(Provided records Opens)
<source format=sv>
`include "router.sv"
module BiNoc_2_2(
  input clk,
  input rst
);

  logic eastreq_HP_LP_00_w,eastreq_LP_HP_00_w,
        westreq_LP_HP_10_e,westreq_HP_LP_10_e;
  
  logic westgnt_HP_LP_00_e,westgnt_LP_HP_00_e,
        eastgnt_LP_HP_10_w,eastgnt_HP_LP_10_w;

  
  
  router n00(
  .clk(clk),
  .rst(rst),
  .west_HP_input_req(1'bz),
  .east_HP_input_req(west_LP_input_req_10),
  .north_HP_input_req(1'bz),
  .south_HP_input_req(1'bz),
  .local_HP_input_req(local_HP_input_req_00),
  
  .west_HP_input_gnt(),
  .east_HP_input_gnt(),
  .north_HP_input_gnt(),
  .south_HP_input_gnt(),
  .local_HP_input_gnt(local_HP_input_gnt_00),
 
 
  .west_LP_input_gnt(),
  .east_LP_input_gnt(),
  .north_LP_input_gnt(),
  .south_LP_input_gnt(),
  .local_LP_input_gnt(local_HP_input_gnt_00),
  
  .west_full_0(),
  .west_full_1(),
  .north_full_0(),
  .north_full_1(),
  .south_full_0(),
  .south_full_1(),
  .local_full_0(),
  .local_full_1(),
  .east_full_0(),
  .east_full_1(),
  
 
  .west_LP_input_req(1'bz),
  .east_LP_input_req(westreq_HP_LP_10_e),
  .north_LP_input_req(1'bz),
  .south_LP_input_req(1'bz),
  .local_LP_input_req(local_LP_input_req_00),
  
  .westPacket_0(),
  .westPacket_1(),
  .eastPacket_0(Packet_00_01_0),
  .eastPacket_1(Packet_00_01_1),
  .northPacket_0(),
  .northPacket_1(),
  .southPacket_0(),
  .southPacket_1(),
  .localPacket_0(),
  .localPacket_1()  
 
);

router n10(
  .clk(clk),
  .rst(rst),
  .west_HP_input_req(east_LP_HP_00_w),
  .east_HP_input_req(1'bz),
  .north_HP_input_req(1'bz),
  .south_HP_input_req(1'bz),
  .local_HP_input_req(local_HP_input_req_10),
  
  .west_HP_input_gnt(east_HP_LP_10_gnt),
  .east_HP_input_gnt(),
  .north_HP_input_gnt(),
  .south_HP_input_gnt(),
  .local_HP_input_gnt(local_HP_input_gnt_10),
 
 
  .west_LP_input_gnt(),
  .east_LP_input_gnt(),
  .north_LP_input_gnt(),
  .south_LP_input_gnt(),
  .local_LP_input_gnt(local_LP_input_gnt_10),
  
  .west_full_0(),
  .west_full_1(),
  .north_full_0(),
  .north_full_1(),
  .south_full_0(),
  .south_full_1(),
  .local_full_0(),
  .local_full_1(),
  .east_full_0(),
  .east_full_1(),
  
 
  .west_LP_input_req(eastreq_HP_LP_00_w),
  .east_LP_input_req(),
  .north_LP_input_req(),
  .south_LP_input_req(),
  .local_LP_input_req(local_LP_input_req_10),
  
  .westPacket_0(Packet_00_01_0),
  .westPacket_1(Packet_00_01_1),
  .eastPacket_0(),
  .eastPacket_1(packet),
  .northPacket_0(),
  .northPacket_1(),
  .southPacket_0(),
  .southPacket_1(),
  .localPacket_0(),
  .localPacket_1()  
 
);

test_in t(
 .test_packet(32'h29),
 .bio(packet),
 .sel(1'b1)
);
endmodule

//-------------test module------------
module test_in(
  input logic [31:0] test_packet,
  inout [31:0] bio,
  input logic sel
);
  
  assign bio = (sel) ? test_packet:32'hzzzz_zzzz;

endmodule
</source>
(Provided records Closes)
(Provided records Opens)
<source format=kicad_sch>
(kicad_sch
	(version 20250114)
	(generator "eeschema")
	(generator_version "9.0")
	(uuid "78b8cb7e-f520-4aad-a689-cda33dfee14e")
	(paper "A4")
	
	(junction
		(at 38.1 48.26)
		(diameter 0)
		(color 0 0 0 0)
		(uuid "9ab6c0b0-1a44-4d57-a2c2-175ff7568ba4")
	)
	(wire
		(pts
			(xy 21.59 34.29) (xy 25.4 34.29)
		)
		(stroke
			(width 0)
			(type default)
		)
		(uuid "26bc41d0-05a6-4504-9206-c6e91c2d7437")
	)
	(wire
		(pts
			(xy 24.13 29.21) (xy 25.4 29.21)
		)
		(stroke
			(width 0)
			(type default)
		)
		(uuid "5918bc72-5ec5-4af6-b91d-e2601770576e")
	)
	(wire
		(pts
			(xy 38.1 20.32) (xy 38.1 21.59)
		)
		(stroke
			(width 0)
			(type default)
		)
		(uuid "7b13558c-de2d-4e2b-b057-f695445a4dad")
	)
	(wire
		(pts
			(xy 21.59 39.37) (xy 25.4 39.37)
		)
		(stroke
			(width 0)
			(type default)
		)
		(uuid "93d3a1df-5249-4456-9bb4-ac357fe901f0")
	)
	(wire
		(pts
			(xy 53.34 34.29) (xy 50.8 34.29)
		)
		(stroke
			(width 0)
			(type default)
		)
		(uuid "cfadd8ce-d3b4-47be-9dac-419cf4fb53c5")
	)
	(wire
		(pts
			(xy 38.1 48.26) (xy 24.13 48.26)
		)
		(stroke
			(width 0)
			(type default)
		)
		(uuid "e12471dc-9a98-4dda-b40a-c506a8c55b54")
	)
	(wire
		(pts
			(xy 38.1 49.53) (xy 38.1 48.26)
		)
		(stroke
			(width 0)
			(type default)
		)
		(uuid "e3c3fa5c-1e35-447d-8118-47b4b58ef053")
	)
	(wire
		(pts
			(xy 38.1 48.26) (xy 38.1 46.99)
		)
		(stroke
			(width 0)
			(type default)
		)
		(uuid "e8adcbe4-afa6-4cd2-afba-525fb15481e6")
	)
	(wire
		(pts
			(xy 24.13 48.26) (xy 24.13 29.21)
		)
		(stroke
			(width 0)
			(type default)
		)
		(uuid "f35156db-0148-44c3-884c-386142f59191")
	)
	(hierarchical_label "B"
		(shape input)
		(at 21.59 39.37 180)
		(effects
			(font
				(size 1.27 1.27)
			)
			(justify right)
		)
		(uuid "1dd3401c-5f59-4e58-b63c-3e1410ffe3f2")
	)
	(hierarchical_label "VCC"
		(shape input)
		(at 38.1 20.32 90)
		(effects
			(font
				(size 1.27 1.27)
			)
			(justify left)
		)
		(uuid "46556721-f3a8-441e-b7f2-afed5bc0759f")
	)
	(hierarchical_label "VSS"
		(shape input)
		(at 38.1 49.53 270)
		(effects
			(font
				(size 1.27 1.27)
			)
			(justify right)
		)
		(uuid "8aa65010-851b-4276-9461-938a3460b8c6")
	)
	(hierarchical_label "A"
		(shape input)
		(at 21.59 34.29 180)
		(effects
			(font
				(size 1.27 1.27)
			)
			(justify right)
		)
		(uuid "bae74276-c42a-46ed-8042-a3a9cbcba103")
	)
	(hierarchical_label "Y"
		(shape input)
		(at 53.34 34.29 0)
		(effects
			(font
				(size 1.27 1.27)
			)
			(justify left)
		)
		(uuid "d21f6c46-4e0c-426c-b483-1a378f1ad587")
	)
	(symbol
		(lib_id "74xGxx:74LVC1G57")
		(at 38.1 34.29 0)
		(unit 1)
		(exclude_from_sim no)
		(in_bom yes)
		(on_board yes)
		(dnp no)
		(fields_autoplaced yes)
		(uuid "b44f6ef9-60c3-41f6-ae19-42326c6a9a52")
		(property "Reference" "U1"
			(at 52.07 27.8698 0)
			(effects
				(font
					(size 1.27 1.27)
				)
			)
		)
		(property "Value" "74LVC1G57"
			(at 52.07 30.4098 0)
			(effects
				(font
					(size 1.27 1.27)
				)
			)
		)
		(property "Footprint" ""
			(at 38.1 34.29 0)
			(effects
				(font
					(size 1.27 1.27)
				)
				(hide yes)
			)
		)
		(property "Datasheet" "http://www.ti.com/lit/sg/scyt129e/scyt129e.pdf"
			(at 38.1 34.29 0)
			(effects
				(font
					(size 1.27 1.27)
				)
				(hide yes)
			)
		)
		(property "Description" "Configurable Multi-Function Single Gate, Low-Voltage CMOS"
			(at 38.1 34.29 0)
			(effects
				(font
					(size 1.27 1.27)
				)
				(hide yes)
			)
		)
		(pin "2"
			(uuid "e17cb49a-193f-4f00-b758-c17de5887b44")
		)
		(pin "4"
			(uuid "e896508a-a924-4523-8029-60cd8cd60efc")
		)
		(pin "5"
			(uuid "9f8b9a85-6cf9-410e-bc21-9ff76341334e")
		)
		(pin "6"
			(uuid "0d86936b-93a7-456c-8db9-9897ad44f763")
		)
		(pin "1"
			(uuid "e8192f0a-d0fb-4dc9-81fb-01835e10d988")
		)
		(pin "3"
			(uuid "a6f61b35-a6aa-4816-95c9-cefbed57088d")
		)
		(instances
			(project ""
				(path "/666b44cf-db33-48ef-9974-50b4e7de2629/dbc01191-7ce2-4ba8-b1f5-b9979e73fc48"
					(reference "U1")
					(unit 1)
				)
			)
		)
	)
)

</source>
(Provided records Closes)
All lines with the word "property" should be copied from the material above.

▶ **Answer box**
		(property "Reference" "U1"
		(property "Value" "74LVC1G57"
		(property "Footprint" ""
		(property "Datasheet" "http://www.ti.com/lit/sg/scyt129e/scyt129e.pdf"
		(property "Description" "Configurable Multi-Function Single Gate, Low-Voltage CMOS"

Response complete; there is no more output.